▸ FRAGMENT DOKUMENTU
+---+

Mimo to, kiedy myślimy o oceanie, skupiamy się na innych kwestiach. Odkąd ujrzeliśmy go pierwszy raz, stał się dla nas niewyczerpanym źródłem pożywienia, potem zaś drogą, prowadzącą ku dalekim krainom. Poznaliśmy rozmaite jego pożytki, lecz dopiero w kilku ostatnich pokoleniach okazało się, że ocean to także najważniejszy system podtrzymywania życia. Kontroluje temperaturę planety, jej klimat i podstawowe cykle chemiczne.
Do niedawna nie było szczególnie istotne, co ludzie sobie myślą albo jakie sobie powtarzają opowieści. Nie odgrywaliśmy większej roli. Nasze uczynki czy zaniechania nie liczyły się ani dla planety, ani dla mórz i oceanów. Ziemia była zbyt ogromna, potężna, odporna na nasze wpływy.
Ludzkie myśli i czyny nabrały znaczenia, odkąd zaczęły przyczyniać się do niszczenia oceanu. Stanowimy teraz zagrożenie dla samych siebie i dla milionów innych żywych istot. Nie chodzi tylko o niszczenie fragmentów mórz i oceanów przez fatalne wycieki ropy naftowej, o erozję wybrzeży, o masowe wymieranie ryb, lecz także o skomplikowany system globalnych oceanów, stanowiący podstawę życia na ziemi.

+---+

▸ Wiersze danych
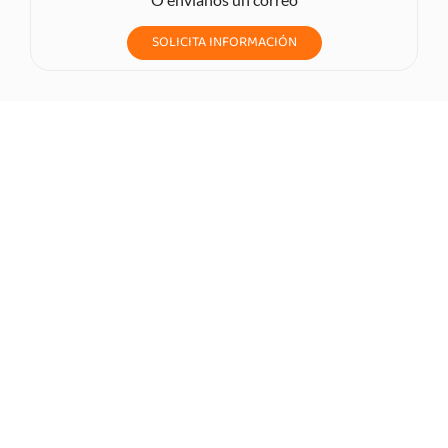
SOLICITA INFORMACIÓN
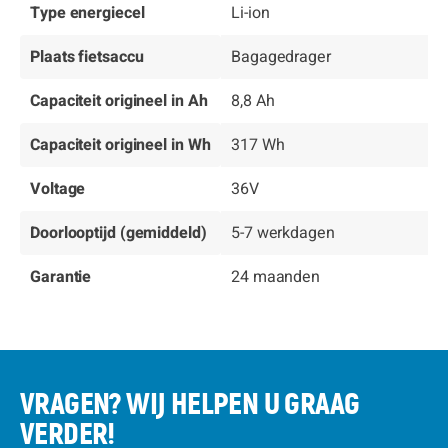
Type energiecel
Li-ion
Plaats fietsaccu
Bagagedrager
Capaciteit origineel in Ah
8,8 Ah
Capaciteit origineel in Wh
317 Wh
Voltage
36V
Doorlooptijd (gemiddeld)
5-7 werkdagen
Garantie
24 maanden
VRAGEN? WIJ HELPEN U GRAAG
VERDER!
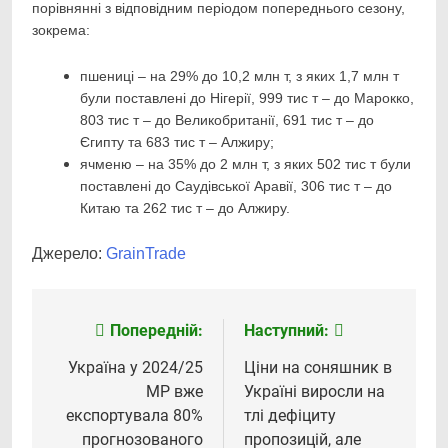
порівнянні з відповідним періодом попереднього сезону,
зокрема:
пшениці – на 29% до 10,2 млн т, з яких 1,7 млн т
були поставлені до Нігерії, 999 тис т – до Марокко,
803 тис т – до Великобританії, 691 тис т – до
Єгипту та 683 тис т – Алжиру;
ячменю – на 35% до 2 млн т, з яких 502 тис т були
поставлені до Саудівської Аравії, 306 тис т – до
Китаю та 262 тис т – до Алжиру.
Джерело:
GrainTrade
Попередній:
Наступний:
Навігація
записів
Україна у 2024/25
Ціни на соняшник в
МР вже
Україні виросли на
експортувала 80%
тлі дефіциту
прогнозованого
пропозицій, але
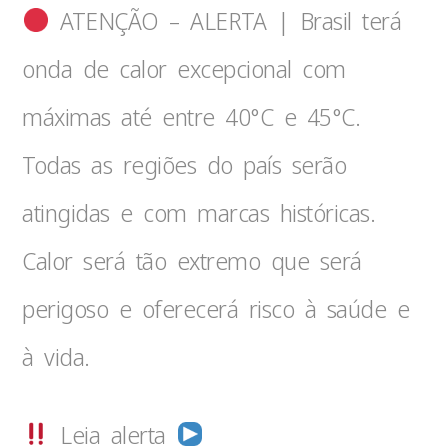
ATENÇÃO – ALERTA | Brasil terá
onda de calor excepcional com
máximas até entre 40°C e 45°C.
Todas as regiões do país serão
atingidas e com marcas históricas.
Calor será tão extremo que será
perigoso e oferecerá risco à saúde e
à vida.
Leia alerta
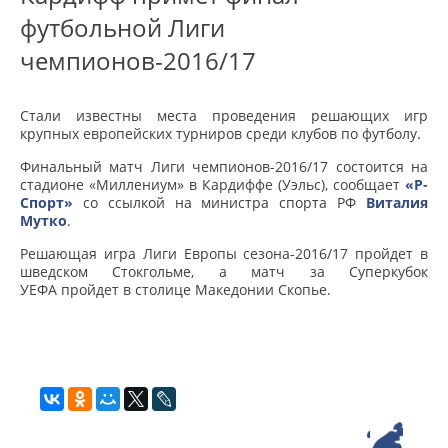
футбольной Лиги
чемпионов-2016/17
Стали известны места проведения решающих игр
крупных европейских турниров среди клубов по футболу.
Финальный матч Лиги чемпионов-2016/17 состоится на
стадионе «Миллениум» в Кардиффе (Уэльс), сообщает
«Р-
Спорт»
со ссылкой на министра спорта РФ
Виталия
Мутко
.
Решающая игра Лиги Европы сезона-2016/17 пройдет в
шведском Стокгольме, а матч за Суперкубок
УЕФА пройдет в столице Македонии Скопье.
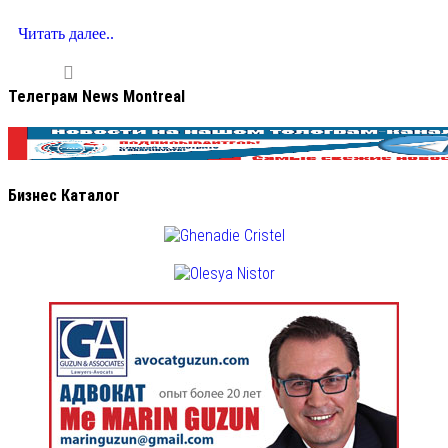
Читать далее..
Телеграм News Montreal
Бизнес Каталог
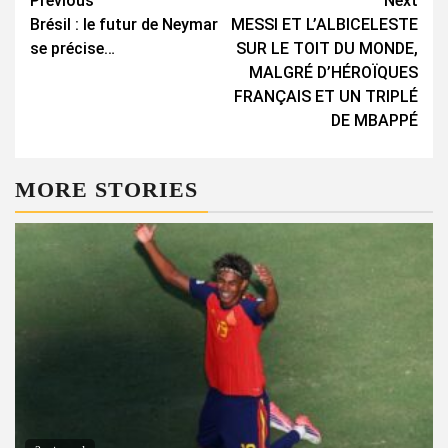
Continue
Previous
Next
Brésil : le futur de Neymar
MESSI ET L’ALBICELESTE
Reading
se précise…
SUR LE TOIT DU MONDE,
MALGRÉ D’HÉROÏQUES
FRANÇAIS ET UN TRIPLÉ
DE MBAPPÉ
MORE STORIES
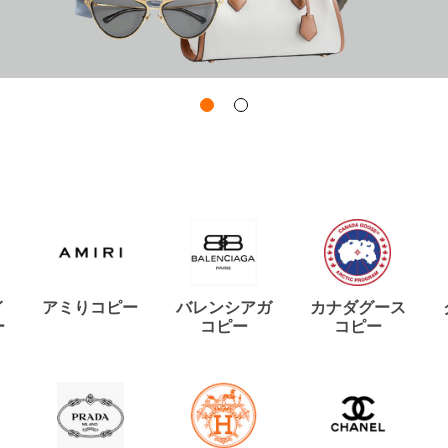
イ
アミりコピー
バレンシアガ
カナダグース
ー
コピー
コピー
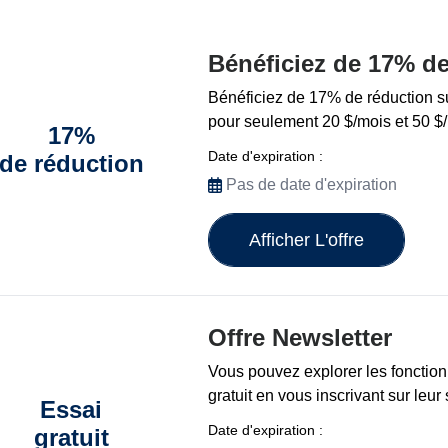
Bénéficiez de 17% de
Bénéficiez de 17% de réduction sur 
pour seulement 20 $/mois et 50 $
17%
Date d'expiration :
de réduction
Pas de date d'expiration
Afficher L'offre
Offre Newsletter
Vous pouvez explorer les fonction
gratuit en vous inscrivant sur leur
Essai
Date d'expiration :
gratuit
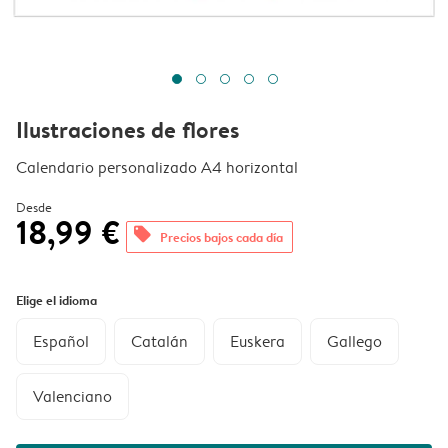
Ilustraciones de flores
Calendario personalizado A4 horizontal
Desde
18,99 €
offers
Precios bajos cada día
Elige el idioma
Español
Catalán
Euskera
Gallego
Valenciano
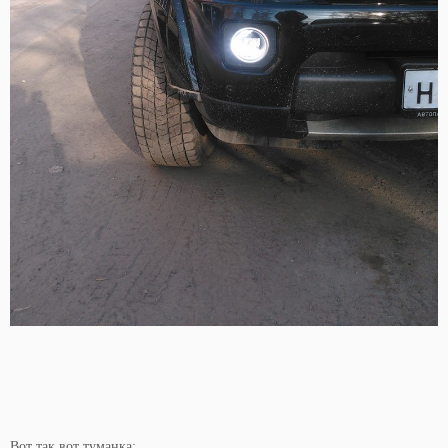
Вот так вот туманка:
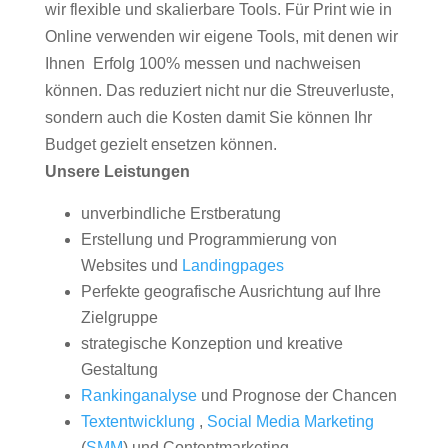
wir flexible und skalierbare Tools. Für Print wie in
Online verwenden wir eigene Tools, mit denen wir
Ihnen Erfolg 100% messen und nachweisen
können. Das reduziert nicht nur die Streuverluste,
sondern auch die Kosten damit Sie können Ihr
Budget gezielt ensetzen können.
Unsere Leistungen
unverbindliche Erstberatung
Erstellung und Programmierung von
Websites und
Landingpages
Perfekte geografische Ausrichtung auf Ihre
Zielgruppe
strategische Konzeption und kreative
Gestaltung
Rankinganalyse
und Prognose der Chancen
Textentwicklung
,
Social Media Marketing
(
SMM
) und Contentmarketing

+---+

Przytocz ponownie fragment tekstu o oceanie, zaczynając od słów „Mimo to, kiedy” i kończąc na słowach „na nasze wpływy.”. Podstaw w nim „żywności” w miejsce „pożywienia”.

▸ WYNIK ZADANIA
Mimo to, kiedy myślimy o oceanie, skupiamy się na innych kwestiach. Odkąd ujrzeliśmy go pierwszy raz, stał się dla nas niewyczerpanym źródłem żywności, potem zaś drogą, prowadzącą ku dalekim krainom. Poznaliśmy rozmaite jego pożytki, lecz dopiero w kilku ostatnich pokoleniach okazało się, że ocean to także najważniejszy system podtrzymywania życia. Kontroluje temperaturę planety, jej klimat i podstawowe cykle chemiczne.
Do niedawna nie było szczególnie istotne, co ludzie sobie myślą albo jakie sobie powtarzają opowieści. Nie odgrywaliśmy większej roli. Nasze uczynki czy zaniechania nie liczyły się ani dla planety, ani dla mórz i oceanów. Ziemia była zbyt ogromna, potężna, odporna na nasze wpływy.